The Incredible Shrinking Finance Department

CFOs are restructuring finance departments in various ways, an effort that seems likely to continue even as the recession fades.

Hackett’s assessment jibes with what finance executives say in our recent survey on the topic. Among the two-thirds who have reduced finance staff in the past two years, 82% say they have coped by consolidating jobs among remaining staff, and 47% say they have increased the use of automation, both of which contribute to higher productivity. Interestingly, fewer than 10% have increased their use of outsourcing or offshoring, and only a handful have compensated for cuts to full-time staff by using more consultants or contract workers.

Although often little-noticed, automation continues to reshape finance departments in ways that may not be dramatic, but which, in the aggregate, greatly reduce the number of jobs. At Gemvara, for example, Sockol plans to rely heavily on free, Web-based tools. “Whereas you might have had a couple of people [in finance] doing reports for managers, now a finance person helps the functional managers set up a Google analytics tool, and then Google actually cranks it out every month.” He sees little reason to ever go back to hand-tooled reports. “I’d much rather have things automated, because it’s easier to scale up.”

Burger King, the $2.5 billion hamburger chain that was recently purchased by Brazil-based private-equity firm 3G, has a similar story.
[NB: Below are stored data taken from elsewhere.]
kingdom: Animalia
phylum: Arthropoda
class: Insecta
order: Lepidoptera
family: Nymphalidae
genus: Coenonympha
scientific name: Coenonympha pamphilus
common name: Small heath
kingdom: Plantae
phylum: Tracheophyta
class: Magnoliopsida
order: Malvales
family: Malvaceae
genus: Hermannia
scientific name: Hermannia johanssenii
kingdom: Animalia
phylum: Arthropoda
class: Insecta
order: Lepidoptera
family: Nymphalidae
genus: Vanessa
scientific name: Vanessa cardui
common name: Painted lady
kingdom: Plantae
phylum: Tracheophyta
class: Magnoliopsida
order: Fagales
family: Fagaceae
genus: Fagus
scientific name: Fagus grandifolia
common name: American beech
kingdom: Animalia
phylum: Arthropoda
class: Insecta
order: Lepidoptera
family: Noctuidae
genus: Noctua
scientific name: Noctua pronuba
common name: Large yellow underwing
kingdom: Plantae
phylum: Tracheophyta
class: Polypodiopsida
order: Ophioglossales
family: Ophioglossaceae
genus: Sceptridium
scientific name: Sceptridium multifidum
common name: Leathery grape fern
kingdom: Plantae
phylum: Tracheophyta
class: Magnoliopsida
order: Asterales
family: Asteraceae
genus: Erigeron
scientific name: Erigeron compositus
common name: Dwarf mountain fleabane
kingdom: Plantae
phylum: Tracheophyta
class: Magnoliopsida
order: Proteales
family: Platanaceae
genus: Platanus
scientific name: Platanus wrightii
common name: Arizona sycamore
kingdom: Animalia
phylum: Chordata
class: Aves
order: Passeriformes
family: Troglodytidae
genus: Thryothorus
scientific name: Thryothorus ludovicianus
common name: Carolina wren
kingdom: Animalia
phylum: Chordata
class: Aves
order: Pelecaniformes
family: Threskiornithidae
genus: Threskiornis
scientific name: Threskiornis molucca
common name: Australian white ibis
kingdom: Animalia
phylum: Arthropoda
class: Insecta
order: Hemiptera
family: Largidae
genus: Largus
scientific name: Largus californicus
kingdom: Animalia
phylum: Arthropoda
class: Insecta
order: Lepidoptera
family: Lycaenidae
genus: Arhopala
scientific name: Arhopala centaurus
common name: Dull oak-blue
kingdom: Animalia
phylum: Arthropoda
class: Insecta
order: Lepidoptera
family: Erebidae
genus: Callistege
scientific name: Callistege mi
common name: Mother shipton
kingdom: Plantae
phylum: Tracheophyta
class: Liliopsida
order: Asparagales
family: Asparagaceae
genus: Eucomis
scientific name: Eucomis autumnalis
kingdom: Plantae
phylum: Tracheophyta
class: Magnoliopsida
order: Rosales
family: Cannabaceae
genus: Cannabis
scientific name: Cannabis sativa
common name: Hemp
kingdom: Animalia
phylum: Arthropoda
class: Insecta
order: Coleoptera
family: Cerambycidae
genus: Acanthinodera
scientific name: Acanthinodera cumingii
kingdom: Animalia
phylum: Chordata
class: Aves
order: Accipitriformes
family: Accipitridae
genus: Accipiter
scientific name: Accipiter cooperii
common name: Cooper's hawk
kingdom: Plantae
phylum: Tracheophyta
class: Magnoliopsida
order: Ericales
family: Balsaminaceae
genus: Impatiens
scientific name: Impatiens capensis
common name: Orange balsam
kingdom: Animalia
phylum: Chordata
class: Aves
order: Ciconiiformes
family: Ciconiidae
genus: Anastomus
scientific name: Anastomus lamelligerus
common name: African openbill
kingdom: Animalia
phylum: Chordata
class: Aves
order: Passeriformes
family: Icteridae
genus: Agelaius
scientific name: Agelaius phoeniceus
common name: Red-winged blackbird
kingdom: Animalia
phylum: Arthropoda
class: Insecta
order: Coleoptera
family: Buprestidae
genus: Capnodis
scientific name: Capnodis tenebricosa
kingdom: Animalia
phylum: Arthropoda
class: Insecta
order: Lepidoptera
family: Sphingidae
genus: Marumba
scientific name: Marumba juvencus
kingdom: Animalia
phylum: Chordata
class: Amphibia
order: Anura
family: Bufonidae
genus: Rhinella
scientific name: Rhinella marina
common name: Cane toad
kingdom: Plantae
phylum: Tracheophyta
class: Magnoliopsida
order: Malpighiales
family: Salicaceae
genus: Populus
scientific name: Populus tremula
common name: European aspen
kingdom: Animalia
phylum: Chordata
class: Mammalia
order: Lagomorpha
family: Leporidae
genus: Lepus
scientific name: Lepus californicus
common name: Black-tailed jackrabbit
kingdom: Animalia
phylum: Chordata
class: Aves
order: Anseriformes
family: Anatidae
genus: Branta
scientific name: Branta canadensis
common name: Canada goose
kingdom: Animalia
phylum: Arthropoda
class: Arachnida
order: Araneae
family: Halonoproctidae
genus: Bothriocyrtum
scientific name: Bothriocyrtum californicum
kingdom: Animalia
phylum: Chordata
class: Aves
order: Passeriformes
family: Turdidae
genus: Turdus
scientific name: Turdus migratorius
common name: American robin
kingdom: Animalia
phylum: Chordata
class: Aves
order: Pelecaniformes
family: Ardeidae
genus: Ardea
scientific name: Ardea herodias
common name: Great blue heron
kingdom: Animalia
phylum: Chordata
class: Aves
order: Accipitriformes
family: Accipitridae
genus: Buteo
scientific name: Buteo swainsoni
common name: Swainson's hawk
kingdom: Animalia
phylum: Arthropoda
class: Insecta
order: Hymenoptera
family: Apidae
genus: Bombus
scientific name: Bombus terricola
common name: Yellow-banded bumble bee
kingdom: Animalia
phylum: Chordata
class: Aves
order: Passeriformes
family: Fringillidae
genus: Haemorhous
Over the past two years, CFO Ben Wells has been on a mission to consolidate and standardize a variety of processes including accounts payable, accounts receivable, T&E expense management, and costs related to fixed assets. He chose not to outsource or offshore any positions but rather consolidate them at a shared-services center in Miami, believing that it made more sense to fix processes and reap the savings internally.

That move reduced the size of Wells’s finance department by close to 20%, a cut made possible, in part, by upgrading accounts-payable technology so it could handle handwritten invoices that persist from vendors like local plumbing shops. “Originally when we did invoice scanning, these tools required a lot of human interaction,” notes Burger King senior director of accounting operations Jorge L. Rodriguez. “Now Kofax [the document-management software that the company uses] has algorithms that can handle the old-school bills with minimal staff intervention.”

Newer business models, like the e-commerce retail system that Gemvara employs, also shift work to customers. Sockol notes that online selling can, in general, eliminate the need for both accounts-receivable invoice managers and collections staffers, since customers enter their own orders and pay instantly by credit card. Many businesses are moving other finance tasks, particularly employee-related ones like expense-report submissions, to self-service models as well, eliminating the need for staff.

Indeed, for those reasons and others, staff in accounts payable, accounts receivable, and general-ledger accounting have been cut the most in the past two years, according to CFO’s survey. Among the least-affected are internal-audit, tax, and treasury staff.

Abroad, but Still Aboard

Offshoring, of course, has taken its toll, particularly on lower-level finance jobs in the United States. According to Hackett, 17.3% of finance roles for U.S. and European companies have moved offshore, a ratio that is expected to increase to 24.4% over the next two years. One reason is obvious: salaries for such workers, particularly in India, can be as much as 80% lower than for an equivalent worker in the United States. That move hasn’t necessarily cut overall finance head count for companies, since many prefer to hire workers as overseas-based full-time employees, but it does affect U.S. hiring to a substantial degree.